### Data for processing
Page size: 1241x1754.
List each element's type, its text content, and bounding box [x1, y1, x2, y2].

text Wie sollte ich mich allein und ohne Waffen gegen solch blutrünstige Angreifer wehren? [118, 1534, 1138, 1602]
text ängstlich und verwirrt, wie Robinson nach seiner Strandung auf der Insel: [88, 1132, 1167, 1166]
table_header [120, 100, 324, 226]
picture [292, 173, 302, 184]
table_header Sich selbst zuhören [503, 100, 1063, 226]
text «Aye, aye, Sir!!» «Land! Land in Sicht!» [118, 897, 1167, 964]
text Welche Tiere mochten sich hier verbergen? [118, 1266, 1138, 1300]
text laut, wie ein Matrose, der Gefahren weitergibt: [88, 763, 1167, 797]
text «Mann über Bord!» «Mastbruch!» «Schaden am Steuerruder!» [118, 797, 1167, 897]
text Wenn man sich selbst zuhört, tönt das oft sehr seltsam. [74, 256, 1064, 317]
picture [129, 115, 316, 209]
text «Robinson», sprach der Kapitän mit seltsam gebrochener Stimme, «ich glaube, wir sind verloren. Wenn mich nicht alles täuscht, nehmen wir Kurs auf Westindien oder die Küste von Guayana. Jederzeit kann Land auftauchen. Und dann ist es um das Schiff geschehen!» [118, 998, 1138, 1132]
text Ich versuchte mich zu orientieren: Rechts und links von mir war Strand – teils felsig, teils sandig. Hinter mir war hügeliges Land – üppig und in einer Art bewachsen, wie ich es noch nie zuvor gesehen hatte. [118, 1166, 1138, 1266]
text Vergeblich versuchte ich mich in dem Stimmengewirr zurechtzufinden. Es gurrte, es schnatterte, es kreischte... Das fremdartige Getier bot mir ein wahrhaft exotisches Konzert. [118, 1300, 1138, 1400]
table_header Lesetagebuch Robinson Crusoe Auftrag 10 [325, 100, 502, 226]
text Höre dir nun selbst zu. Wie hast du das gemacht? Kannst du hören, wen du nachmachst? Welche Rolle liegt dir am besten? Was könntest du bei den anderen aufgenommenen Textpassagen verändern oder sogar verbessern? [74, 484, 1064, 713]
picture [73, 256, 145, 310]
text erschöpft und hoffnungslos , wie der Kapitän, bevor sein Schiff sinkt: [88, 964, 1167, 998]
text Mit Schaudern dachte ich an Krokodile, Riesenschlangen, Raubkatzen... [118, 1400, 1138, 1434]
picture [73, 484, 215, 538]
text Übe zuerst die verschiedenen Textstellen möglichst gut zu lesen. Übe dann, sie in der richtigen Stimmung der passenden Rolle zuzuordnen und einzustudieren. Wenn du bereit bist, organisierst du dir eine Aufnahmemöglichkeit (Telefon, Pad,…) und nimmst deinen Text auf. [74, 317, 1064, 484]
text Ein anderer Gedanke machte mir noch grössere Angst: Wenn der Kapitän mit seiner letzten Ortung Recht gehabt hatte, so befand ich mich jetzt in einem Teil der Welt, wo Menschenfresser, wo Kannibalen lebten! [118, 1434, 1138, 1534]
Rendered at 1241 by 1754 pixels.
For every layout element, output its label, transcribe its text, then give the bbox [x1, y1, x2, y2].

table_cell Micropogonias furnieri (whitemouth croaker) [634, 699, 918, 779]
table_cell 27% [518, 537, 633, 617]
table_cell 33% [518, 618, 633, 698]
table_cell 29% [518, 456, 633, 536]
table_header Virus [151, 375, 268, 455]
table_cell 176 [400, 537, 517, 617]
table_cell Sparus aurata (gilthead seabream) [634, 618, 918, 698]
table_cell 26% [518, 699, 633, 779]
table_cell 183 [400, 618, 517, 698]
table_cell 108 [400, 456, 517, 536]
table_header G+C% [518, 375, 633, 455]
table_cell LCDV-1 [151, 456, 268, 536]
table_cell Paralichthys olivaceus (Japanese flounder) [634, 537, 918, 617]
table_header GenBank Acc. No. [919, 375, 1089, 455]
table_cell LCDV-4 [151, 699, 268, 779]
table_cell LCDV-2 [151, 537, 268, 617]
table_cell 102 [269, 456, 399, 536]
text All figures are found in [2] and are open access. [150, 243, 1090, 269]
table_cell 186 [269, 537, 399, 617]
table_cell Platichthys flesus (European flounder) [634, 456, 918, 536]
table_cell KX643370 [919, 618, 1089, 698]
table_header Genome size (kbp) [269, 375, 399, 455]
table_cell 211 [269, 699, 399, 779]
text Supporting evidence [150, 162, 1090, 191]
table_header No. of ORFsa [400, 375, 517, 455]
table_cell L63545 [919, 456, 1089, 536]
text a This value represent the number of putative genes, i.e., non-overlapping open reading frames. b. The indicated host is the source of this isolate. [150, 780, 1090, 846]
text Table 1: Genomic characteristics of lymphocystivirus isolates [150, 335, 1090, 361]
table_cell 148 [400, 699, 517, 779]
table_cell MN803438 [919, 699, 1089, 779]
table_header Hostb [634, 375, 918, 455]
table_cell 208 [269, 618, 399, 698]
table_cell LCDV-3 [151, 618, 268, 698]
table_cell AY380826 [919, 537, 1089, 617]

### Instructions for the task
Please write the listing out again, matching each line exactly.

### Answer
Page size: 1241x1754.
List each element's type, its text content, and bounding box [x1, y1, x2, y2].

text Wie sollte ich mich allein und ohne Waffen gegen solch blutrünstige Angreifer wehren? [118, 1534, 1138, 1602]
text ängstlich und verwirrt, wie Robinson nach seiner Strandung auf der Insel: [88, 1132, 1167, 1166]
table_header [120, 100, 324, 226]
picture [292, 173, 302, 184]
table_header Sich selbst zuhören [503, 100, 1063, 226]
text «Aye, aye, Sir!!» «Land! Land in Sicht!» [118, 897, 1167, 964]
text Welche Tiere mochten sich hier verbergen? [118, 1266, 1138, 1300]
text laut, wie ein Matrose, der Gefahren weitergibt: [88, 763, 1167, 797]
text «Mann über Bord!» «Mastbruch!» «Schaden am Steuerruder!» [118, 797, 1167, 897]
text Wenn man sich selbst zuhört, tönt das oft sehr seltsam. [74, 256, 1064, 317]
picture [129, 115, 316, 209]
text «Robinson», sprach der Kapitän mit seltsam gebrochener Stimme, «ich glaube, wir sind verloren. Wenn mich nicht alles täuscht, nehmen wir Kurs auf Westindien oder die Küste von Guayana. Jederzeit kann Land auftauchen. Und dann ist es um das Schiff geschehen!» [118, 998, 1138, 1132]
text Ich versuchte mich zu orientieren: Rechts und links von mir war Strand – teils felsig, teils sandig. Hinter mir war hügeliges Land – üppig und in einer Art bewachsen, wie ich es noch nie zuvor gesehen hatte. [118, 1166, 1138, 1266]
text Vergeblich versuchte ich mich in dem Stimmengewirr zurechtzufinden. Es gurrte, es schnatterte, es kreischte... Das fremdartige Getier bot mir ein wahrhaft exotisches Konzert. [118, 1300, 1138, 1400]
table_header Lesetagebuch Robinson Crusoe Auftrag 10 [325, 100, 502, 226]
text Höre dir nun selbst zu. Wie hast du das gemacht? Kannst du hören, wen du nachmachst? Welche Rolle liegt dir am besten? Was könntest du bei den anderen aufgenommenen Textpassagen verändern oder sogar verbessern? [74, 484, 1064, 713]
picture [73, 256, 145, 310]
text erschöpft und hoffnungslos , wie der Kapitän, bevor sein Schiff sinkt: [88, 964, 1167, 998]
text Mit Schaudern dachte ich an Krokodile, Riesenschlangen, Raubkatzen... [118, 1400, 1138, 1434]
picture [73, 484, 215, 538]
text Übe zuerst die verschiedenen Textstellen möglichst gut zu lesen. Übe dann, sie in der richtigen Stimmung der passenden Rolle zuzuordnen und einzustudieren. Wenn du bereit bist, organisierst du dir eine Aufnahmemöglichkeit (Telefon, Pad,…) und nimmst deinen Text auf. [74, 317, 1064, 484]
text Ein anderer Gedanke machte mir noch grössere Angst: Wenn der Kapitän mit seiner letzten Ortung Recht gehabt hatte, so befand ich mich jetzt in einem Teil der Welt, wo Menschenfresser, wo Kannibalen lebten! [118, 1434, 1138, 1534]
Rendered at 1241 by 1754 pixels.
For every layout element, output its label, transcribe its text, then give the bbox [x1, y1, x2, y2].

table_cell Micropogonias furnieri (whitemouth croaker) [634, 699, 918, 779]
table_cell 27% [518, 537, 633, 617]
table_cell 33% [518, 618, 633, 698]
table_cell 29% [518, 456, 633, 536]
table_header Virus [151, 375, 268, 455]
table_cell 176 [400, 537, 517, 617]
table_cell Sparus aurata (gilthead seabream) [634, 618, 918, 698]
table_cell 26% [518, 699, 633, 779]
table_cell 183 [400, 618, 517, 698]
table_cell 108 [400, 456, 517, 536]
table_header G+C% [518, 375, 633, 455]
table_cell LCDV-1 [151, 456, 268, 536]
table_cell Paralichthys olivaceus (Japanese flounder) [634, 537, 918, 617]
table_header GenBank Acc. No. [919, 375, 1089, 455]
table_cell LCDV-4 [151, 699, 268, 779]
table_cell LCDV-2 [151, 537, 268, 617]
table_cell 102 [269, 456, 399, 536]
text All figures are found in [2] and are open access. [150, 243, 1090, 269]
table_cell 186 [269, 537, 399, 617]
table_cell Platichthys flesus (European flounder) [634, 456, 918, 536]
table_cell KX643370 [919, 618, 1089, 698]
table_header Genome size (kbp) [269, 375, 399, 455]
table_cell 211 [269, 699, 399, 779]
text Supporting evidence [150, 162, 1090, 191]
table_header No. of ORFsa [400, 375, 517, 455]
table_cell L63545 [919, 456, 1089, 536]
text a This value represent the number of putative genes, i.e., non-overlapping open reading frames. b. The indicated host is the source of this isolate. [150, 780, 1090, 846]
text Table 1: Genomic characteristics of lymphocystivirus isolates [150, 335, 1090, 361]
table_cell 148 [400, 699, 517, 779]
table_cell MN803438 [919, 699, 1089, 779]
table_header Hostb [634, 375, 918, 455]
table_cell 208 [269, 618, 399, 698]
table_cell LCDV-3 [151, 618, 268, 698]
table_cell AY380826 [919, 537, 1089, 617]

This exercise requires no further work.